At that hearing, before Judge Lawton McIntosh, one of Leon’s lawyers, Dick Harpootlian, told the judge that Leon was ready to testify against Metts.

Also at that hearing, Assistant Attorney General Creighton Waters — who earlier this year gained national recognition for being the lead prosecutor in the Alex Murdaugh double-murder case — told the judge that Leon had operated restaurants in the Midlands for 30 years and “during that time, he primarily employed a number of undocumented immigrants.”

During the hearing, Waters said that when an undocumented employee of Leon’s would be arrested, Leon tried to get Metts to release him soon after the arrest so the employee could avoid getting caught up in the deportation process. At the time, Metts’ Lexington County jail was authorized to accept and process undocumented immigrants. Because of his position as sheriff, Metts had the power to intervene in the booking process and release someone.

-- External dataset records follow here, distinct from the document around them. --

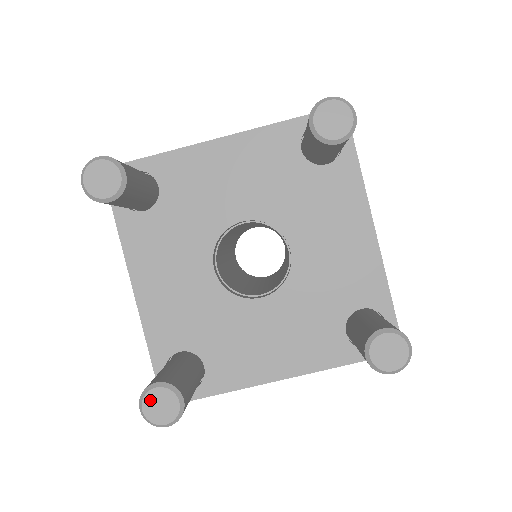
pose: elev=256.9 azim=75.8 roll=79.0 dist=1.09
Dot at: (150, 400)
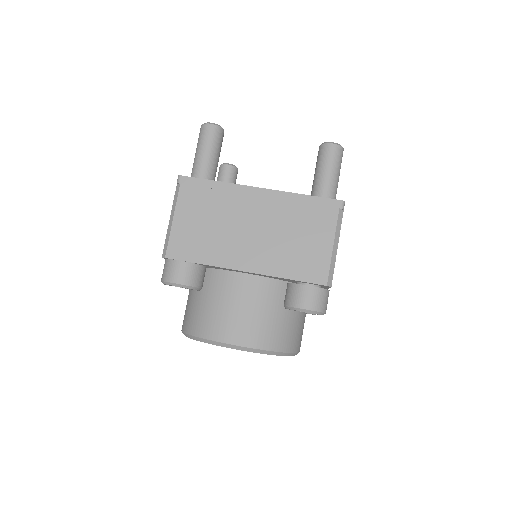
Dot at: occluded
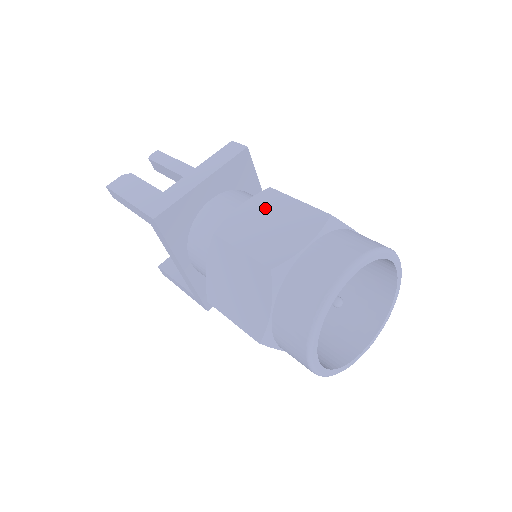
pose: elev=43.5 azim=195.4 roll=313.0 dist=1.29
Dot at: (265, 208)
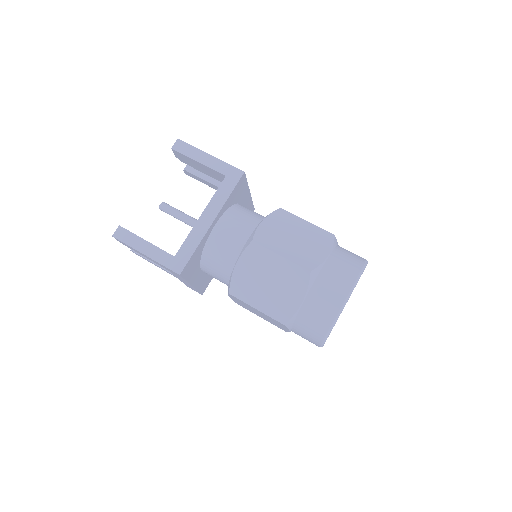
Dot at: occluded
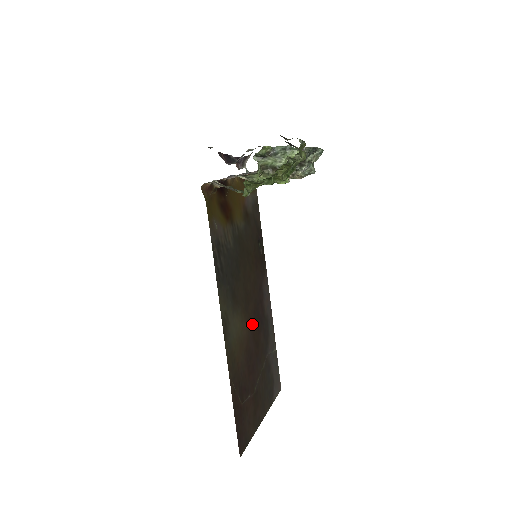
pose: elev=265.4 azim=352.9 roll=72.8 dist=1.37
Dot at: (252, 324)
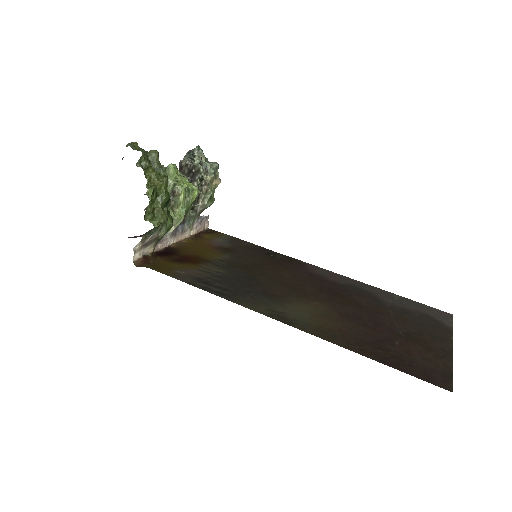
Dot at: (328, 298)
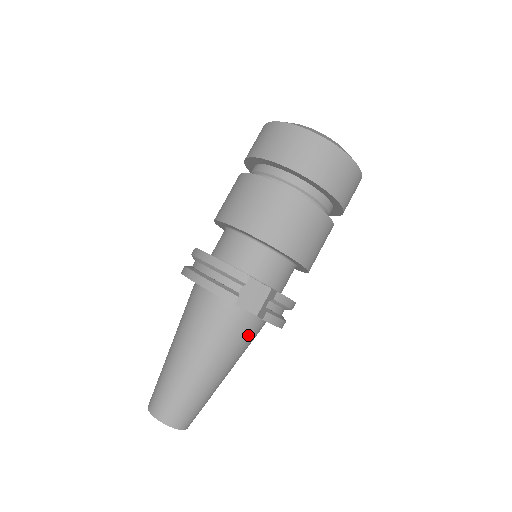
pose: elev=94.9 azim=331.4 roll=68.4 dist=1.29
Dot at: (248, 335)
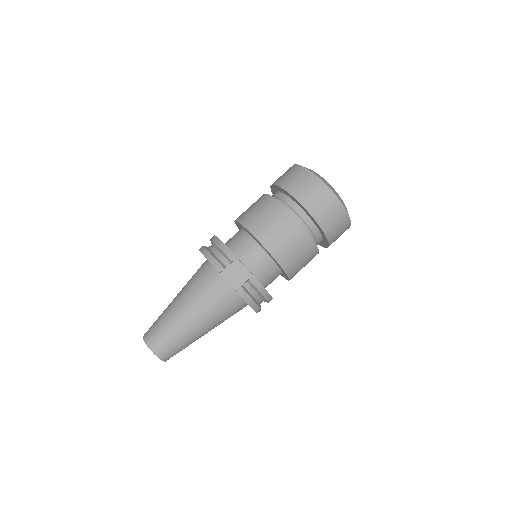
Dot at: (227, 304)
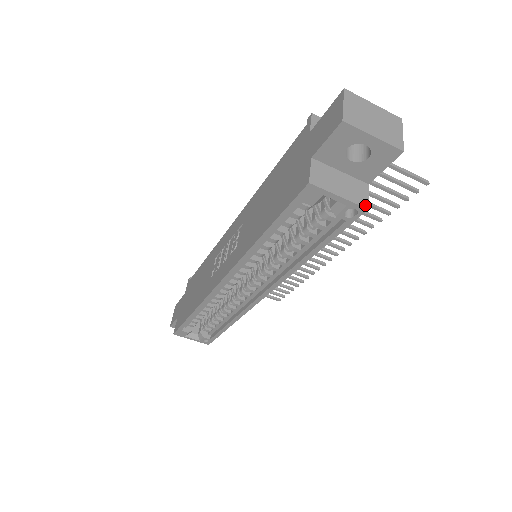
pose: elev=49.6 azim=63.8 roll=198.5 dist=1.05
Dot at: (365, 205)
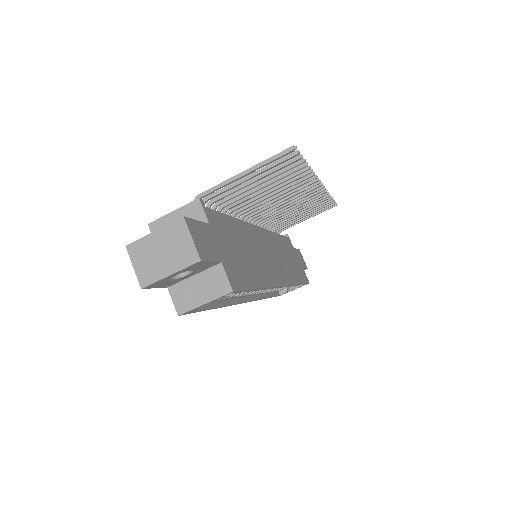
Dot at: (228, 290)
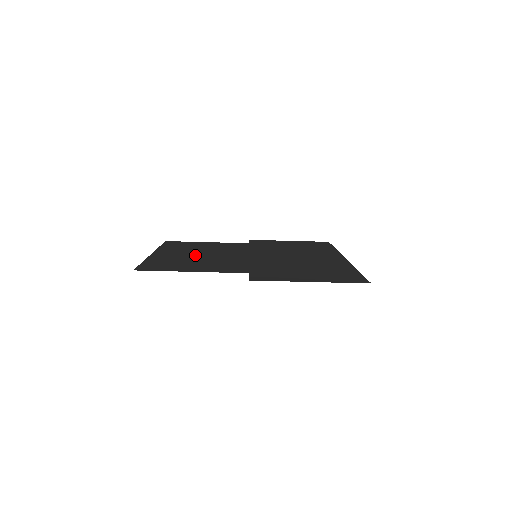
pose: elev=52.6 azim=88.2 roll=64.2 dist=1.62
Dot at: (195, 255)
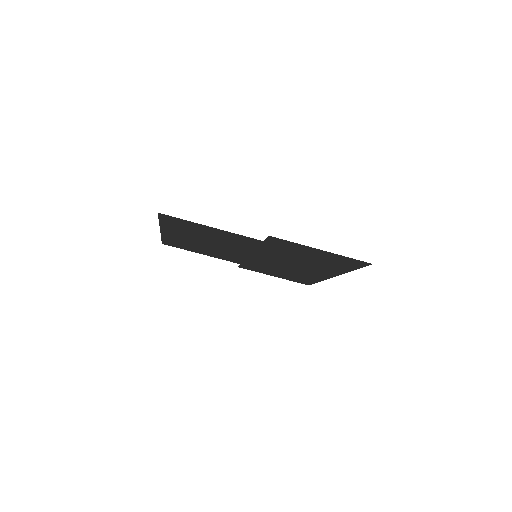
Dot at: (201, 240)
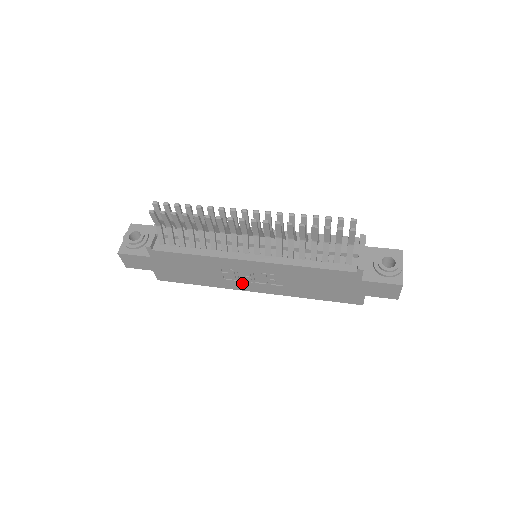
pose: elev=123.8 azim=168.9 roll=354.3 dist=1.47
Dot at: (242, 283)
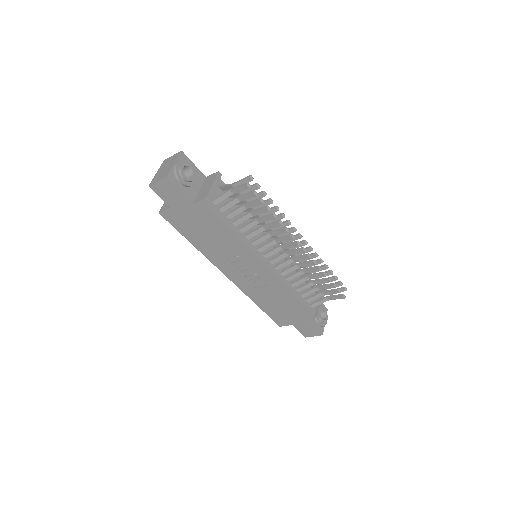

Once, Leon left an envelope stuffed with $2,000 in cash on Metts’ desk, Waters said. Another time, Leon paid an intermediary, former Lexington town council member Danny Frazier, to give cash to Metts, Waters said at that hearing.

In prison, Leon had been given the inmate number 00391435.

But Bland, in a Facebook post last week after Leon’s conviction, recalled him as much more: “So many times over the past 24 years I have needed something whether I was sick or needed help on something and Greg was the first one at my door, whether it was during the day or in the middle of the night.

“I will miss him dearly and so will his family, his 159 workers and the more than 50 families (that) he provides financial assistance to in both the United States and in Mexico.”

At his sentencing, his son Alex Leon stood next to his father and pleaded emotionally with the judge for leniency.

“He’s been the best dad you could ever ask for,” he said.